Microsoft Research has more than 1,000 scientists and engineers working on projects that involve machine learning, AI, computer vision, quantum computing, gaming and more. Examples of Microsoft Research projects include an approach for automatically generating image captions/descriptions; VC3 technology for keeping cloud-stored data safe; and the Traffic Prediction Project, which uses Bing traffic maps, road cameras, sensors and other data sources to predict traffic jams.

Major tech companies are not the only contributors to AI research. Academic institutions around the world are doing extensive research in AI and other areas of computer science. One particularly interesting research project, led by Babak Saleh and Ahmed Elgammal at Rutgers University, involves the use of computer vision algorithms to analyze digitized images of historical works of art.

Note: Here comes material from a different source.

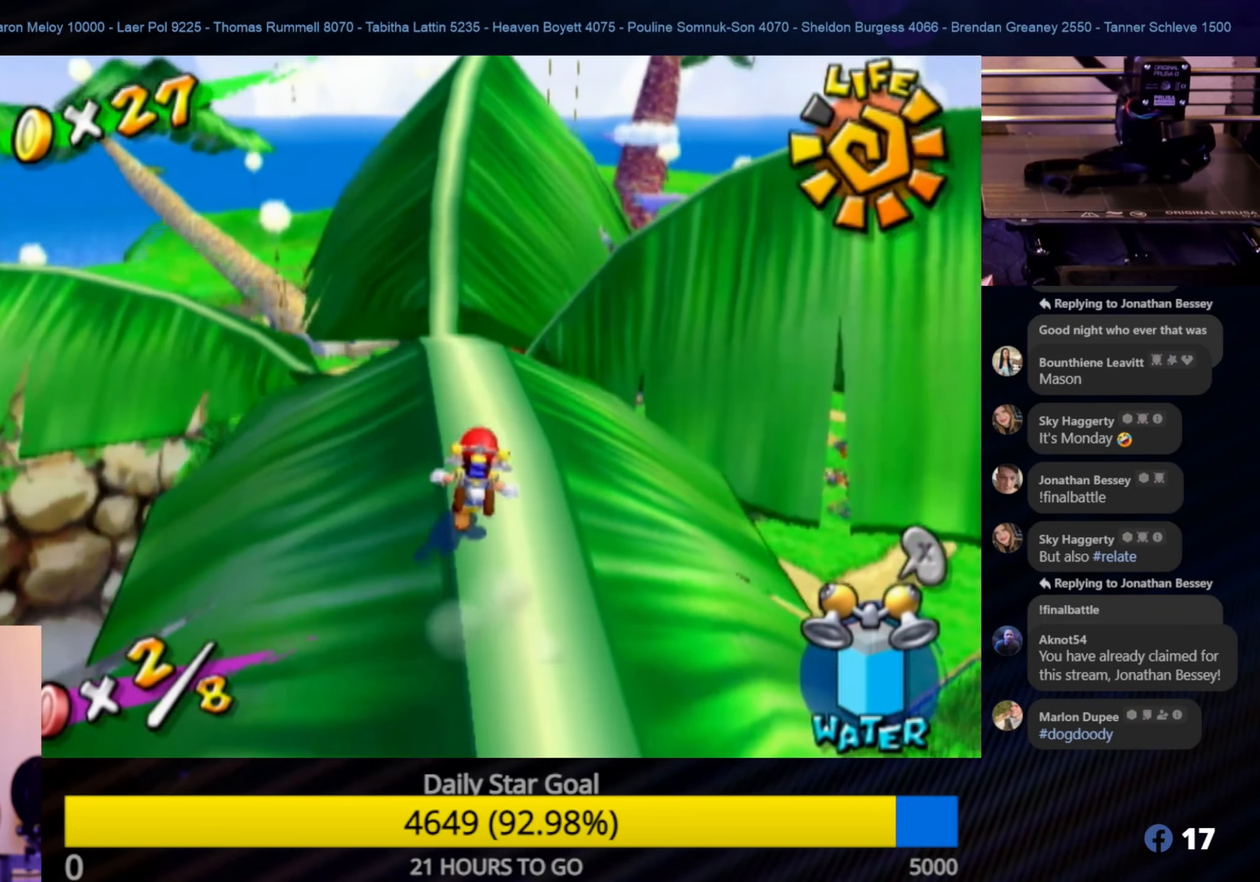
{"buttons": [], "left_stick": "up", "right_stick": "center", "events": []}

The algorithms are trained to detect and understand visual similarities in works of art as well as to automatically classify the paintings based on style, genre and artist.

This article highlights companies using deep learning-based computer vision technology and/or providing image recognition platforms featuring automatic photo tagging and classification. These companies were also chosen because they provide APIs and their websites feature live demos.

AlchemyAPI AlchemyVision


At the time of this writing, the AlchemyVision demo was the only one that returned a tag containing the formal name for this pyramid, "Chichen Itza." Try the demo. View API profile. Image credit: Flickr

AlchemyVision is an AlchemyAPI deep learning-based computer vision product that was launched in May 2014 and is capable of quickly analyzing, recognizing and understanding complex visual scenes. AlchemyVision features a set of APIs that includes a facial detection/recognition API, an image link extraction API and an image tagging API.

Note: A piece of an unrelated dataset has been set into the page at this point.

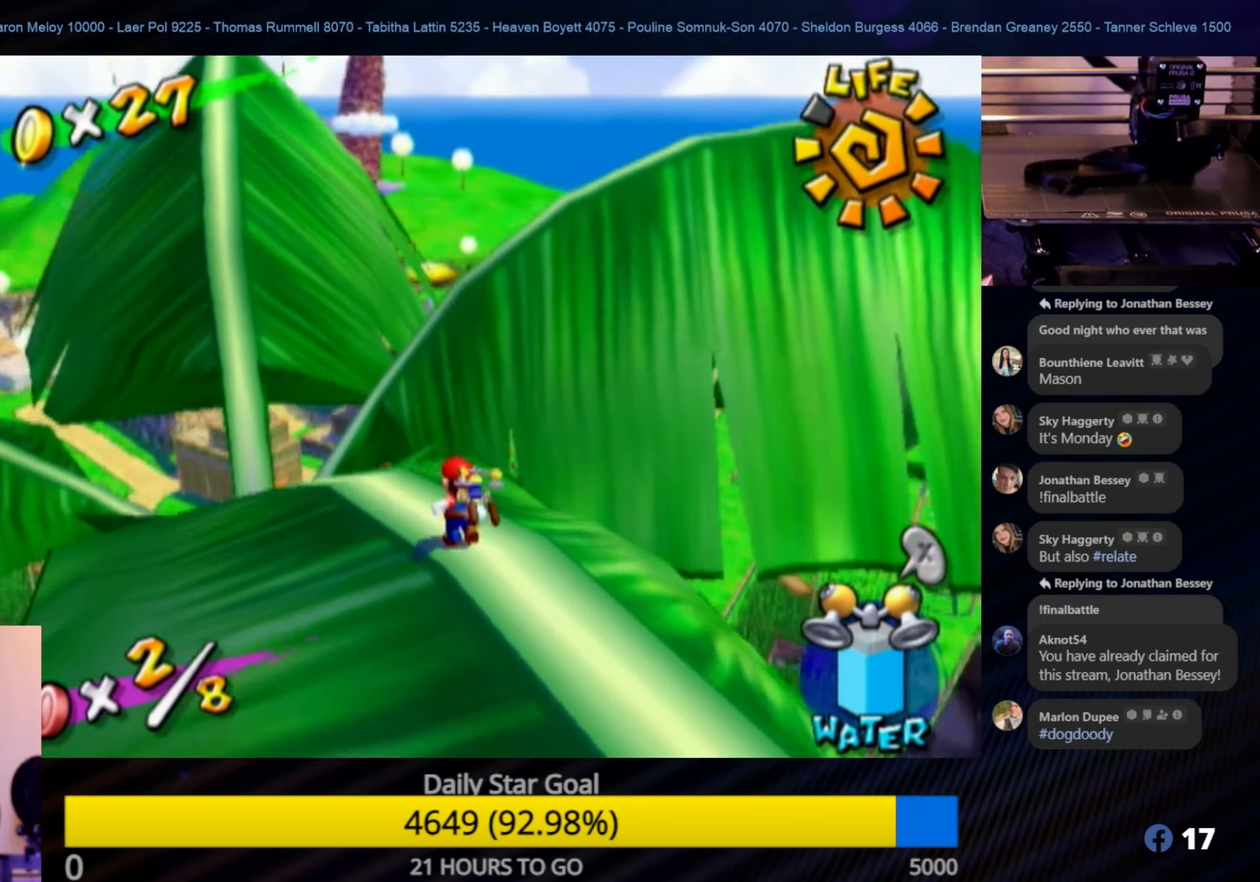
{"buttons": [], "left_stick": "up-left", "right_stick": "center", "events": [[134, "right_stick", "center"], [334, "left_stick", "down-left"], [450, "left_stick", "up-left"]]}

The image tagging API is capable of analyzing photos and understanding image context, summarizing scenes, identifying objects and returning up to 20 keywords with confidence scores. AlchemyVision is able to identify tens of thousands of objects in photos, including people, faces, animals, buildings, furniture and nature scenes.

AYLIEN Image Tagging API


The AYLIEN demo returned dozens of tags along with confidence scores for many of the photos submitted. Try the demo. View API profile. Image credit: Flickr

AYLIEN offers a suite of APIs that provide capabilities such as sentiment analysis, classification, concept extraction and image tagging. Earlier this year, the company introduced a hybrid text and image analysis service through a partnership with Imagga. The API analyzes text and image content simultaneously in order to better understand the context of the document.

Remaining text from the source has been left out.